It's important to do your homework before purchasing a big screen television. There's a lot of junk out there that might save pennies up front, but ultimately ends up biting you in the back side with its lack of durability, lesser quality and other problems. However, before considering what brand to buy, you should first determine what kind of big screen TV you're looking for.
LCD (Liquid Crystal Display) TV
- LCDs are good for still images and make good computer monitors. So, if you're looking for a screen for TV and computer use, LCDs are a good bet
- Quality LCDs have excellent brightness level pictures.
- LCD flat panels don't take up room and can be mounted on walls. In addition, LCDs are typically slightly lighter than Plasma TVs.
- Quality LCDs have a fairly long life, especially compared to older models (roughly 13-15 years at a six-hour per day pace.
- LCDs are not good for fast-moving pictures. When an object moves quickly across the screen, the image "delays" (there are trails of pixilation or blockingess), because the screen can't keep up. For this reason, LCDs that are 37" or smaller generally have better image quality because the delay is less noticeable than on larger LCDs.
- LCD TVs have difficulty with black levels
- LCD image looks great when you're staring directly at it, but if you are watching from a slanted view the quality of the image can diminish greatly.
- LCDs are very expensive over 35"
- LCDs sometimes have pixel failure.

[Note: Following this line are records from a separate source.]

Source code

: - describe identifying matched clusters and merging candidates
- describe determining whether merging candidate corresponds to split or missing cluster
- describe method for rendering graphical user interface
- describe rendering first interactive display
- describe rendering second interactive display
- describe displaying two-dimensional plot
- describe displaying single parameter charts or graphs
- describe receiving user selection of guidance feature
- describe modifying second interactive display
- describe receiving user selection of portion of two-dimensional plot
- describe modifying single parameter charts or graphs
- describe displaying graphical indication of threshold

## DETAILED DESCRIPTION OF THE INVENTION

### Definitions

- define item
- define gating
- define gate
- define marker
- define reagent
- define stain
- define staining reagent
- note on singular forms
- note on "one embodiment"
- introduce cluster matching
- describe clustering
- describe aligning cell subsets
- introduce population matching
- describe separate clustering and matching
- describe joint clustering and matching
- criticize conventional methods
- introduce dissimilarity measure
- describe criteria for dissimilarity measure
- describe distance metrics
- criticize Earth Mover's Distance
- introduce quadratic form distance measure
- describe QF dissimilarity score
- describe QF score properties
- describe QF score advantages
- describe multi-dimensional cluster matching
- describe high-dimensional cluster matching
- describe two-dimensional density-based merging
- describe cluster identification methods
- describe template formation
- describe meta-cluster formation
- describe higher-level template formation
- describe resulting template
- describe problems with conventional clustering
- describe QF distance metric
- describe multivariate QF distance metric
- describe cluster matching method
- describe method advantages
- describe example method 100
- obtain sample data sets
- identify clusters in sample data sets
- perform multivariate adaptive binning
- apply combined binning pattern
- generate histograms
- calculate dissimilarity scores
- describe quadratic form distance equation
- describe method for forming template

This isn't a common problem with top name brands, where one or two pixels might eventually die, leaving a black dot here and there. This is hardly noticeable unless you're standing directly in front of the screen (considering a 20" LCD screen has 30,000 pixels). However, in cheaper models where 10% of the pixels could go out, the TV may become unwatchable.
- Top name brand plasmas have a fairly long life, lasting about 20 years at a six hours per day pace.
- A plasma screen has a field vision of about 180 degrees without loss of picture quality. That means you can watch the screen from any angle.
- Plasmas are very bright (about 4-5 times brighter than the average TV)
- They have great contrast ratios (enables them to show better shadow detail)
- Plasmas are generally cheaper than LCDs
- They have excellent picture response. There is virtually no delay (blockiness or pixilation) like with LCDs.
- Doesn't take up much space and can be mounted on a wall.
- Plasmas can have burn in problems. Plasmas do not make as good computer monitors as LCDs. If you were to leave the Plasma TV on for 24 hours a day and there was an image that remained constant on the screen (like a logo), you would run the risk of that image permanently burning into the screen. However, the chance of this happening is often over-exaggerated.
- Plasmas are not available below 37 inches.
DLP (Digital Light Processing) TV
- DLP screens are larger and are cheaper in the short-term than LCD or Plasma.
- Good brightness and color. DLP can illuminate a larger screen for more people at a cheaper initial cost than Plasma.
- There's a high maintanence cost. The DLP TV is basically a video projector in a box. You have to replace the lightbulb, which has limited durability.
- DLPs take up a lot more space than Plasma and LCD and are not wall mountable.
- DLPs don't have as good field vision as Plasmas, meaning you can't get as good picture quality when viewing the screen at an angle.
- DLPs are not known for having that great of picture quality.
- Fast moving objects can cause a trail of colors (color artifacts).